───── TRECHO PARA LEITURA
La Divina foi perseguida por paparazzis em uma época em que a imprensa era particularmente cruel com as mulheres e curiosa pela sua decadência. Seu auge foi, ainda, nas décadas de 1950 e 1960, quando televisões, rádios, jornais, revistas e propagandas estavam a todo vapor, e a indústria de massa passou a influenciar a opinião pública de forma inédita.

A impossibilidade de uma vida privada ainda é a sina de muitas celebridades, quase 50 anos após a morte de Callas -a personalidade da soprano, assim como os detalhes de sua vida, permanecem um mistério. Jolie é um exemplo da sede dos tabloides hollywoodianos, e sua separação de Brad Pitt foi escrutinada por manchetes desde seu anúncio, em 2016.

“Maria”, inclusive, quebra um hiato de três anos da atriz vencedora do Oscar por “Garota, Interrompida”, de 1999. Depois de encarnar a heroína Lara Croft na adaptação para o cinema do jogo “Tomb Rider” e ser celebrada pela crítica por “A Troca”, de Clint Eastwood, o último grande sucesso de Jolie foi em 2014, quando encarnou a vilã de chifres dos contos de fada em “Malévola”.
──────────
───── CONTEÚDO DOS DADOS
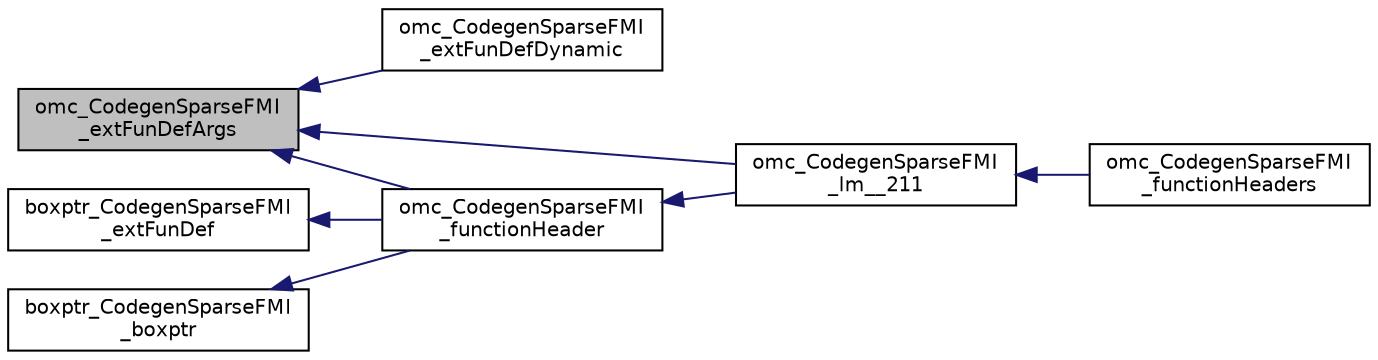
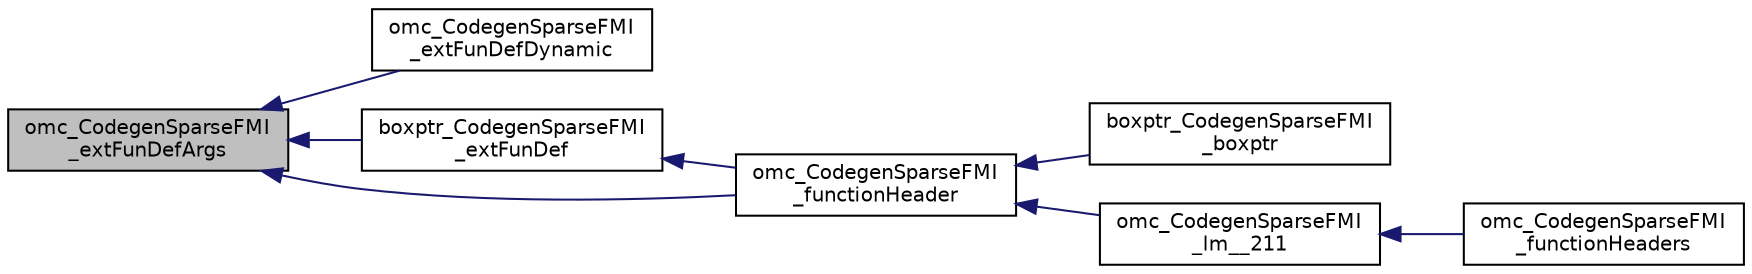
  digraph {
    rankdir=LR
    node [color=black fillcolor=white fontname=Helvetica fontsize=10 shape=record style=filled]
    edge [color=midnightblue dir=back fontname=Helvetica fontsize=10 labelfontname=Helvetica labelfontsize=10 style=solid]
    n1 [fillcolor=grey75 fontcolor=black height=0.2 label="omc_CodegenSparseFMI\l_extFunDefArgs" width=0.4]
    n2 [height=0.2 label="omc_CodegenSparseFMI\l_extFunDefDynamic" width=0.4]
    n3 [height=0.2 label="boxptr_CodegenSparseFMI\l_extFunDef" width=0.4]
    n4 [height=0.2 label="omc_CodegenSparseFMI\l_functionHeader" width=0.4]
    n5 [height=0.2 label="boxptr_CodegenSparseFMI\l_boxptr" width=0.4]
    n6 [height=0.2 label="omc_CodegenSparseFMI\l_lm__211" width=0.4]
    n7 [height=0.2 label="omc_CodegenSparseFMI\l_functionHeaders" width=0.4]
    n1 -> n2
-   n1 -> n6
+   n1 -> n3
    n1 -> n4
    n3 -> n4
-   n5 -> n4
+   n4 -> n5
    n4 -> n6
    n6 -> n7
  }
──────────
§ **REQUISITO**: Extraia do trecho sobre Maria Callas e Angelina Jolie a passagem que começa em "La Divina foi" e termina em "anúncio, em 2016.", sem alterar nada.

§ **SOLUÇÃO PROPOSTA**:
La Divina foi perseguida por paparazzis em uma época em que a imprensa era particularmente cruel com as mulheres e curiosa pela sua decadência. Seu auge foi, ainda, nas décadas de 1950 e 1960, quando televisões, rádios, jornais, revistas e propagandas estavam a todo vapor, e a indústria de massa passou a influenciar a opinião pública de forma inédita.

A impossibilidade de uma vida privada ainda é a sina de muitas celebridades, quase 50 anos após a morte de Callas -a personalidade da soprano, assim como os detalhes de sua vida, permanecem um mistério. Jolie é um exemplo da sede dos tabloides hollywoodianos, e sua separação de Brad Pitt foi escrutinada por manchetes desde seu anúncio, em 2016.